Both automatic and manual alert actions can cause an alert status change, as shown in the following figure:
Status | Description |
---|---|
Open | The initial alert status is Open. |
Correlated | Alert correlation processing changes the alert status to Correlated. Alerts correlated to an inference have a Correlated status and subsequently inherit the inference alert status. Correlated alerts do not change status independently but transition with the associated inference alert status. Suppress and Acknowledge actions can be applied to an inference alert and the correlated alert logically inherits the associated inference alert status but the alert, itself, retains a Correlated status.
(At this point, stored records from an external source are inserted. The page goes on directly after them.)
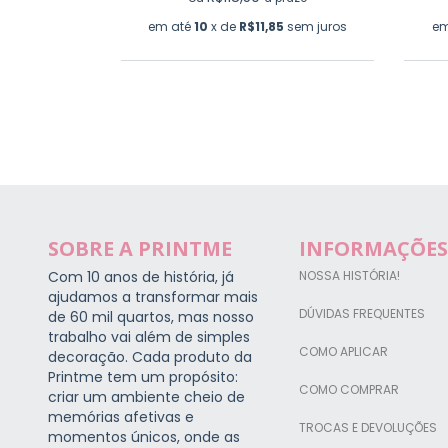
sem juros
em até
10
x de
R$11,85
sem juros
em
SOBRE A PRINTME
INFORMAÇÕES
Com 10 anos de história, já
NOSSA HISTÓRIA!
ajudamos a transformar mais
DÚVIDAS FREQUENTES
de 60 mil quartos, mas nosso
trabalho vai além de simples
COMO APLICAR
decoração. Cada produto da
Printme tem um propósito:
COMO COMPRAR
criar um ambiente cheio de
memórias afetivas e
TROCAS E DEVOLUÇÕES
momentos únicos, onde as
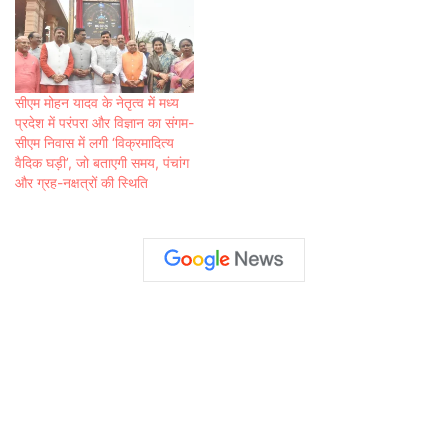
सीएम मोहन यादव के नेतृत्व में मध्य
प्रदेश में परंपरा और विज्ञान का संगम-
सीएम निवास में लगी ‘विक्रमादित्य
वैदिक घड़ी’, जो बताएगी समय, पंचांग
और ग्रह-नक्षत्रों की स्थिति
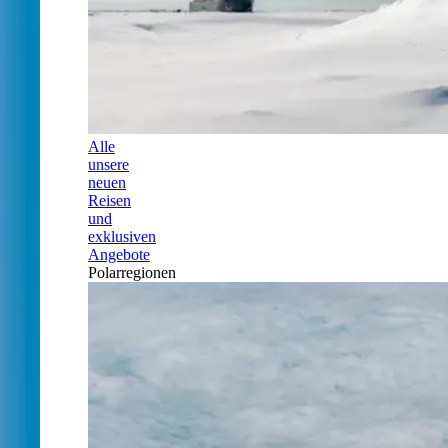
Alle
unsere
neuen
Reisen
und
exklusiven
Angebote
Polarregionen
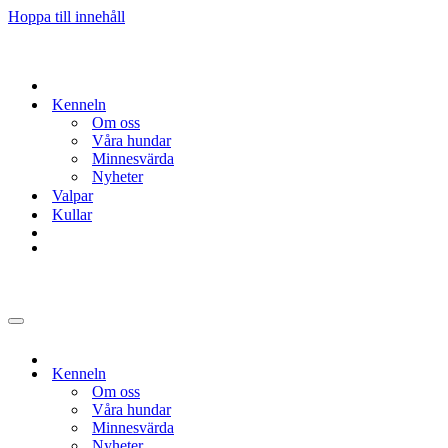
Hoppa till innehåll
Kenneln
Om oss
Våra hundar
Minnesvärda
Nyheter
Valpar
Kullar
Navigeringsmeny
Kenneln
Om oss
Våra hundar
Minnesvärda
Nyheter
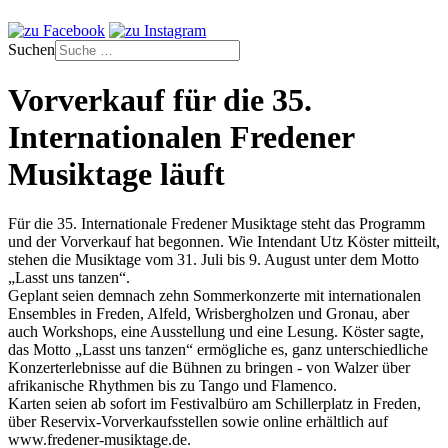
Suchen
Vorverkauf für die 35.
Internationalen Fredener
Musiktage läuft
Für die 35. Internationale Fredener Musiktage steht das Programm
und der Vorverkauf hat begonnen. Wie Intendant Utz Köster mitteilt,
stehen die Musiktage vom 31. Juli bis 9. August unter dem Motto
„Lasst uns tanzen“.
Geplant seien demnach zehn Sommerkonzerte mit internationalen
Ensembles in Freden, Alfeld, Wrisbergholzen und Gronau, aber
auch Workshops, eine Ausstellung und eine Lesung. Köster sagte,
das Motto „Lasst uns tanzen“ ermögliche es, ganz unterschiedliche
Konzerterlebnisse auf die Bühnen zu bringen - von Walzer über
afrikanische Rhythmen bis zu Tango und Flamenco.
Karten seien ab sofort im Festivalbüro am Schillerplatz in Freden,
über Reservix-Vorverkaufsstellen sowie online erhältlich auf
www.fredener-musiktage.de.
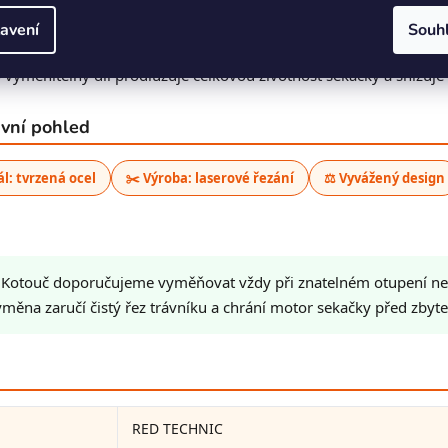
avení
Souh
 po vybalení
– ostrá řezná hrana nevyžaduje žádné dodatečné os
 vyměnitelný díl prodlužuje celkovou životnost sekačky a snižuje 
rvní pohled
ál: tvrzená ocel
✂️ Výroba: laserové řezání
⚖️ Vyvážený design
Kotouč doporučujeme vyměňovat vždy při znatelném otupení ne
ýměna zaručí čistý řez trávníku a chrání motor sekačky před zby
RED TECHNIC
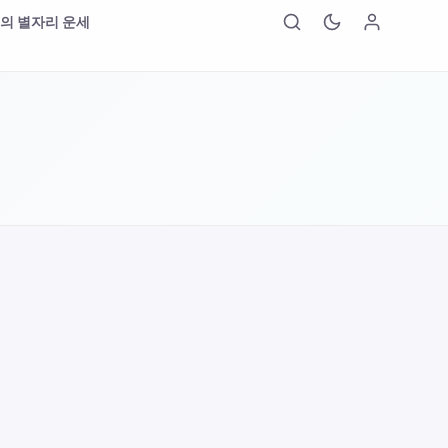
의 별자리 운세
Therefore, you do not need to suppress a correlated alert because the Correlated status is a final status for alerts that are part of an inference. |
Ticketed | The Create Incident action transitions open alerts to a Ticketed status.A Ticketed alert retains a Ticketed status even if an Unacknowledge or Unsuppress action is applied. |
Acknowledged | Acknowledged alerts are set to an Acknowledged status. |
Suppressed | Suppressed alerts are set to a Suppressed status. |
Closed | The Closed status is a final alert status. Alerts can be closed manually only when the alert is in the OK state. |
You can monitor alert status in the Alert Details page comments section:
After waiting until the problem no longer is displayed as an alert the alert is placed in the OK state. In the OK state, if the same alert reoccurs, a new alert is created. Otherwise, the repeat count is incremented for the alert.